Кошка уснула как-то вдруг, лёжа на боку, откинув голову и оскалив клыки, точно мёртвый хищник. На неё сыпались метёлки «волосатого» дерева и лепестки ломоноса, но она не вздрагивала, видя сны, где ей, верно, представлялся покой и её друг, неизменно рядом с ней.
По тому, как лежала кошка, по обвисшим бледным уголкам её розовато-серых губ видно было, насколько она измучена бессонной ночью.

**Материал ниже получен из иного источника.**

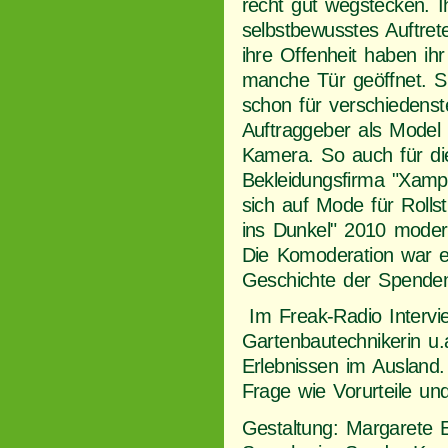
recht gut wegstecken. I
selbstbewusstes Auftret
ihre Offenheit haben ihr
manche Tür geöffnet. S
schon für verschiedenst
Auftraggeber als Model 
Kamera. So auch für di
Bekleidungsfirma "Xampl
sich auf Mode für Rollstu
ins Dunkel" 2010 moderi
Die Komoderation war ei
Geschichte der Spenden
Im Freak-Radio Intervie
Gartenbautechnikerin u.
Erlebnissen im Ausland
Frage wie Vorurteile un
Gestaltung: Margarete E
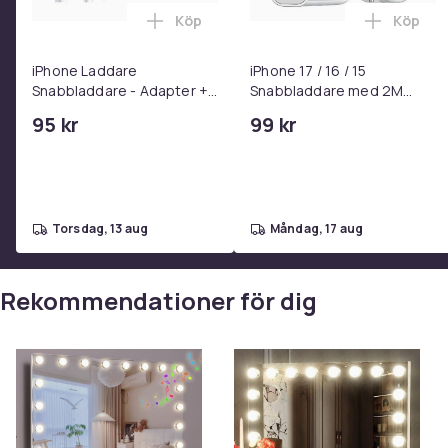
Köp
Köp
Lägg till iPhone Laddare Snabbladdare
Lägg til
iPhone Laddare
iPhone 17 / 16 / 15
Snabbladdare - Adapter +
Snabbladdare med 2M
Kabel 25W lightning - USB-
USB-C till USB-C kabel
95 kr
99 kr
C 2m
torsdag, 13 aug
måndag, 17 aug
Rekommendationer för dig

На верхушке высохшего дерева, оплетённого ползучими растениями, пчёлы, во множестве облепившие цветущий плющ, гудели низким литавровым гулом, неизменно однообразным в продолжении долгой череды лет. «Уснуть здесь, на траве, между жёлтыми розами и кошкой… Камилла появится лишь к ужину, вот и чудно… Но кошка. Боже мой! Кошка!..» Там, где совершались «работы», слышался фуганок, строгающий рейку, молот, бьющий по металлической распорке, и Алену уже чудилась деревня, населённая загадочными ковалями. Когда на колокольне одного из лицеев стало бить одиннадцать, он вскочил и побежал прочь, не решившись разбудить кошку.
Наступил июнь, а с ним – самые долгие дни, когда лишённое тайны небо, ещё светлеющее на закате, уже приподнимало край небосклона на востоке над Парижем. Но июнь беспощаден лишь к горожанам, не имеющим автомобиля, сидящим в каменном мешке раскалённых комнат, к человеку, притиснутому к человеку. Ветер, непрерывно крутящийся вокруг Скворечни, трепал жёлтые шторы, врывался в треугольную комнату, вдавливая её в носовой отсек здания и сушил кустики бирючины, низкими рядами посаженной в ящики на террасах.